• Boeing décroche une commande record de 777

    L'avionneur américain Boeing a signé un gros coup, dimanche 13 novembre, en décrochant une commande

    sans précédent de 50 long-courriers 777-300 ER pour 18 milliards de dollars de la compagnie Emirates, à

    l'ouverture du Salon aéronautique de Dubaï. La commande pourrait atteindre 26 milliards de dollars si la

    compagnie achète 20 appareils similaires sur lesquels elle a pris une option.

    "Cette commande fait de 2011 la meilleure année de vente pour le 777, avec un total de commandes à ce jour de 182 avions. En 2005, la précédente année record, 154 avions 777 avaient été commandés", précise Boeing, ajoutant qu'il s'agit de "la plus grosse commande en dollars de l'histoire de Boeing".

    Emirates, la plus grande compagnie aérienne du Moyen-Orient et l'un des transporteurs dont la croissance est la plus rapide au monde, possède une flotte de 160 avions et un carnet de commande de près de 200 appareils. C'est également le plus gros opérateur au monde de 777.

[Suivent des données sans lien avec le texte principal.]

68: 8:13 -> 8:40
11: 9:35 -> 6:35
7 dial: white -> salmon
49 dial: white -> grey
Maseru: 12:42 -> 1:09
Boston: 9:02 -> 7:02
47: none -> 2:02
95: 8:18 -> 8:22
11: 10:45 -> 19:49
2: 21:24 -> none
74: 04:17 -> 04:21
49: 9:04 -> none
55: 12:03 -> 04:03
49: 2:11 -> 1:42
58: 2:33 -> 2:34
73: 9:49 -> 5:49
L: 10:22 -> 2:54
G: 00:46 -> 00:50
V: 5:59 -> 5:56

     AIRBUS ATTEND DES COMMANDES

    Cette bonne nouvelle pour le constructeur américain arrive quelques jours après que son concurrent, l'européen Airbus, a annoncé qu'il arrêtait la production de son A340, avion rival du 777, qui ne se vendait plus. Airbus mise sur l'A350 qui pourra avoir un rayon d'action de plus de 15 700 km. Le plus gros avion du monde, l'A380, peut assurer quant à lui une liaison sans escale de 15 300 km.

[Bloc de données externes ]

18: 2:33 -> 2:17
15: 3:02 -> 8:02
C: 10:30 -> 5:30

    D'après des sources industrielles, citées par l'AFP, Airbus peut espérer engranger à son tour des commandes au salon de Dubaï en début de semaine, notammment auprès de la compagnie Qatar Airways et de la société de leasing koweitienne Alafco.

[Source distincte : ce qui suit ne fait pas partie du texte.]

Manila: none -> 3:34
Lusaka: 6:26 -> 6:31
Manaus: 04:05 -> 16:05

    La seconde surprise du salon a été la révélation par le consortium Eurofighter que les Emirats arabes unis leur avaient demandé de déposer rapidement une offre face au Rafale du français Dassault. Le groupe français négocie depuis des années avec Abou Dhabi la vente de 60 Rafale, avion multi-rôles qui n'a jamais été vendu à l'étranger.

    La nouvelle a été interprétée comme une façon de faire monter la pression sur Dassault pour arracher un meilleur prix dans la dernière phase de la négociation. "Une mesure d'animation de la procédure", selon l'expression du ministre de la défense, Gérard Longuet, qui  s'est dit optimiste pour la conclusion du contrat d'ici la fin de l'année.